Start READING PASSAGE

Health Check Response Format

{
  "status": "ok",
  "timestamp": "2026-03-09T14:32:01Z",
  "version": "1.4.2",
  "checks": {
    "database": {
      "status": "ok",
      "latency_ms": 2.3
    },
    "redis": {
      "status": "ok",
      "latency_ms": 0.8
    },
    "external_api": {
      "status": "degraded",
      "message": "Elevated latency",
      "latency_ms": 850
    }
  }
}

Liveness vs Readiness Decision Guide

Is the process able to make progress?
├─ No (deadlocked, OOM, infinite loop)
│  └─ Liveness check should FAIL → container gets restarted
│
└─ Yes, but...
   ├─ Database is temporarily unreachable
   │  └─ Readiness FAIL, Liveness PASS → stop sending traffic, don't restart
   │
   ├─ Still loading initial data/cache
   │  └─ Startup FAIL → don't check liveness yet, wait
   │
   └─ Everything is fine
      └─ All checks PASS → serve traffic normally

Common mistake: Making liveness depend on external dependencies (database, Redis). If the database is down, restarting the application won't help — it will cause a restart storm.

Kubernetes Probes

Configuration

apiVersion: apps/v1
kind: Deployment
metadata:
  name: api-server
spec:
  template:
    spec:
      containers:
        - name: api
          image: api-server:1.4.2
          ports:
            - containerPort: 8080

          # Startup probe: runs first, disables liveness/readiness until passing
          startupProbe:
            httpGet:
              path: /health
              port: 8080
            initialDelaySeconds: 5
            periodSeconds: 5
            failureThreshold: 30     # 30 * 5s = 150s max startup time
            successThreshold: 1

          # Liveness probe: is the process alive?
          livenessProbe:
            httpGet:
              path: /live
              port: 8080
            initialDelaySeconds: 0    # Starts after startup probe passes
            periodSeconds: 10
            timeoutSeconds: 3
            failureThreshold: 3       # 3 consecutive failures → restart
            successThreshold: 1

          # Readiness probe: can it serve traffic?

End READING PASSAGE
Start RECORDED DATA

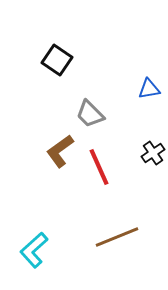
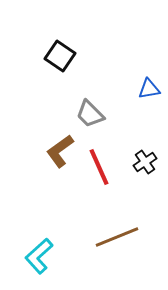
black square: moved 3 px right, 4 px up
black cross: moved 8 px left, 9 px down
cyan L-shape: moved 5 px right, 6 px down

End RECORDED DATA

### [INSTRUCTIONS]
**A)** From the health check passage, write out the stretch from "Common mistake: Making" through "a restart storm." without any change.
**B)** In the health check passage, what maximum startup time does the startup probe's failure threshold allow?

### [ANSWERS TO THE EXERCISES]
**A)**
Common mistake: Making liveness depend on external dependencies (database, Redis). If the database is down, restarting the application won't help — it will cause a restart storm.

**B)** 150 seconds (30 failures × 5 seconds).